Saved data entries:
######
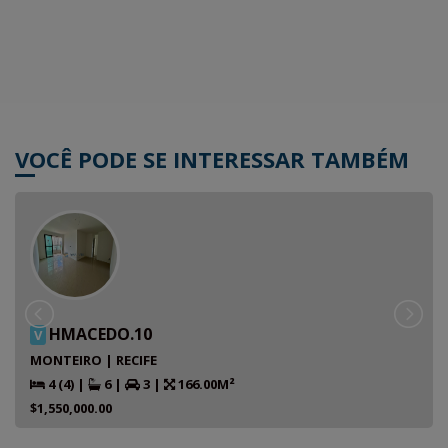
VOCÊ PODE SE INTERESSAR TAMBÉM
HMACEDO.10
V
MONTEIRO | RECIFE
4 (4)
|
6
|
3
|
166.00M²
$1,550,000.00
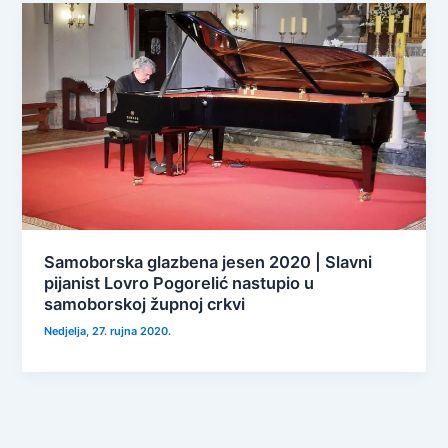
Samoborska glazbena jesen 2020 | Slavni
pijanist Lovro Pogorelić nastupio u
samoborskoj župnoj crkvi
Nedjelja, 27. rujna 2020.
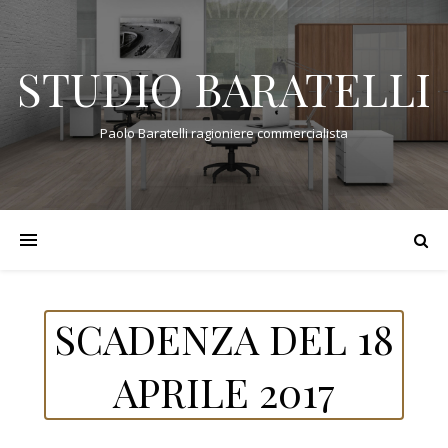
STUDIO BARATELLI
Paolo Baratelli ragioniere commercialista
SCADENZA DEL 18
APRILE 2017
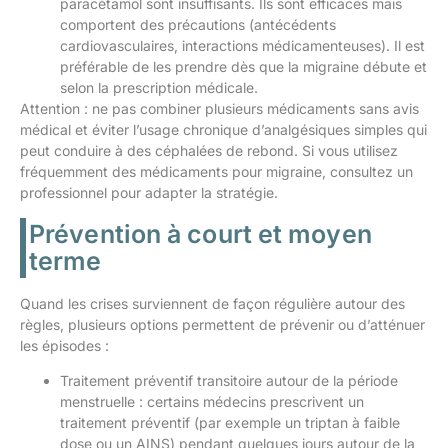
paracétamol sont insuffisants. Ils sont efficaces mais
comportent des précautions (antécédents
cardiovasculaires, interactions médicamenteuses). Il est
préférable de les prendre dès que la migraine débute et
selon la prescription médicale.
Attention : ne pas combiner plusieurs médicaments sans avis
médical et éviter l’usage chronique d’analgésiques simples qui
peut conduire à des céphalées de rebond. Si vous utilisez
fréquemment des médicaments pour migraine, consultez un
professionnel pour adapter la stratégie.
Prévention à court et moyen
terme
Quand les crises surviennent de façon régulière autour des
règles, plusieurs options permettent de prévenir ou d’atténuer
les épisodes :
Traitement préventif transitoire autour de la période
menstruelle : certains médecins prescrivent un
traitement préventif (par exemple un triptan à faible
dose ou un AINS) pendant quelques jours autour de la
######
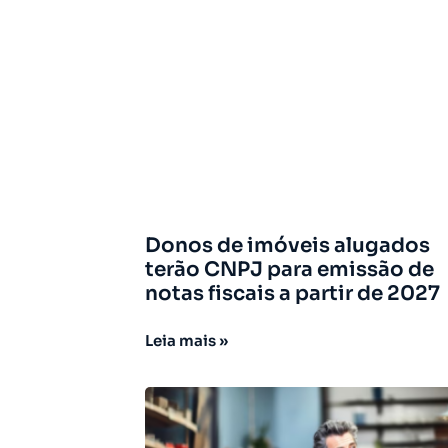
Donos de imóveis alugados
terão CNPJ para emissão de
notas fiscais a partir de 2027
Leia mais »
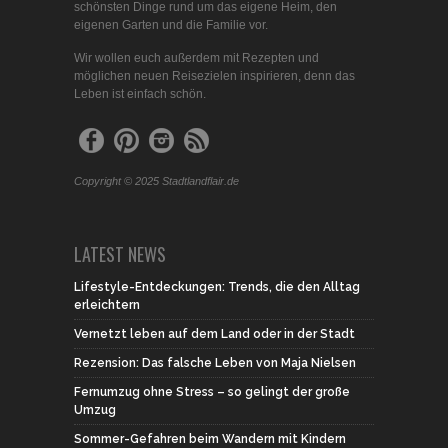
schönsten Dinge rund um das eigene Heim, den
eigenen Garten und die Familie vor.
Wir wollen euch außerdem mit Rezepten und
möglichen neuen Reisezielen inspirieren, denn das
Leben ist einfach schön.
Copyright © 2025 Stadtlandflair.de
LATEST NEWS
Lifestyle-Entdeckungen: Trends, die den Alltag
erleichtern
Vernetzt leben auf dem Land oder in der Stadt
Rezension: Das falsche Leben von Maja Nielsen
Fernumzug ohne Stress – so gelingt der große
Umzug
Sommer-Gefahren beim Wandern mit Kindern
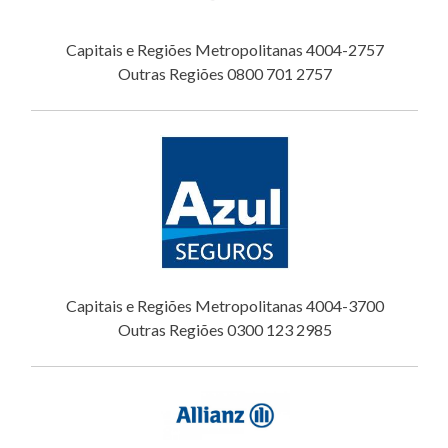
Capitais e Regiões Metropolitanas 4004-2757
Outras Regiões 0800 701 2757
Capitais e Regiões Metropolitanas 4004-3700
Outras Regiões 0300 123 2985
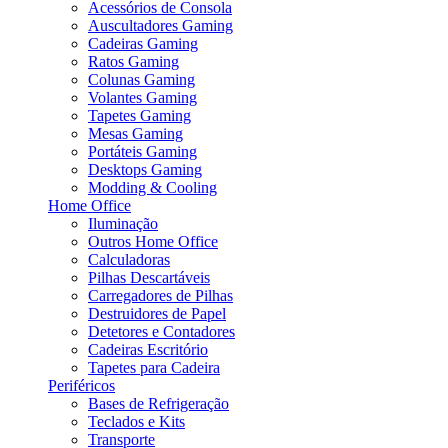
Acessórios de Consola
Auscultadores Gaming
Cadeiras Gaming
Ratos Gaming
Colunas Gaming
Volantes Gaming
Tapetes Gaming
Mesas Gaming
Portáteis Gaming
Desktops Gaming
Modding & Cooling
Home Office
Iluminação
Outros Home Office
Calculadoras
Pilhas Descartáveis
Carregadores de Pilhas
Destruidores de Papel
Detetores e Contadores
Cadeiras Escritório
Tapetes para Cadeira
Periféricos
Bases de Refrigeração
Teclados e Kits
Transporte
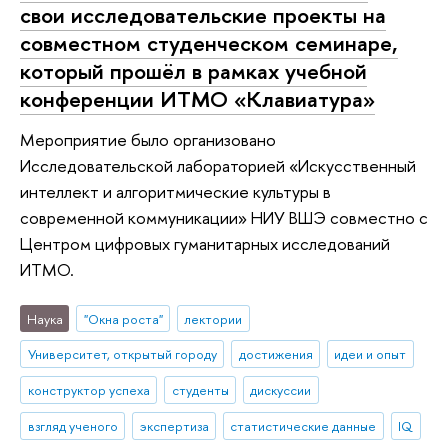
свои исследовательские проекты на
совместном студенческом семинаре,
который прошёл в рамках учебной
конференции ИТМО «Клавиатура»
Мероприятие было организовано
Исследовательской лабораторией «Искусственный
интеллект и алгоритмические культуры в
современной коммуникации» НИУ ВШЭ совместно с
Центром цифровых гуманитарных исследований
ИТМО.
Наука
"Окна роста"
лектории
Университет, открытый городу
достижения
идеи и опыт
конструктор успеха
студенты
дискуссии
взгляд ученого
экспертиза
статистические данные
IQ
######
=== What the task requires ===
Please convert the lines of the material, starting at the line containing "paracétamol sont insuffisants." and ending at the line containing "dose ou un AINS)", into a JSON list of strings with one string per line. Leave out blank lines.

=== Result for this exercise ===
[
  "paracétamol sont insuffisants. Ils sont efficaces mais",
  "comportent des précautions (antécédents",
  "cardiovasculaires, interactions médicamenteuses). Il est",
  "préférable de les prendre dès que la migraine débute et",
  "selon la prescription médicale.",
  "Attention : ne pas combiner plusieurs médicaments sans avis",
  "médical et éviter l’usage chronique d’analgésiques simples qui",
  "peut conduire à des céphalées de rebond. Si vous utilisez",
  "fréquemment des médicaments pour migraine, consultez un",
  "professionnel pour adapter la stratégie.",
  "Prévention à court et moyen",
  "terme",
  "Quand les crises surviennent de façon régulière autour des",
  "règles, plusieurs options permettent de prévenir ou d’atténuer",
  "les épisodes :",
  "Traitement préventif transitoire autour de la période",
  "menstruelle : certains médecins prescrivent un",
  "traitement préventif (par exemple un triptan à faible",
  "dose ou un AINS) pendant quelques jours autour de la"
]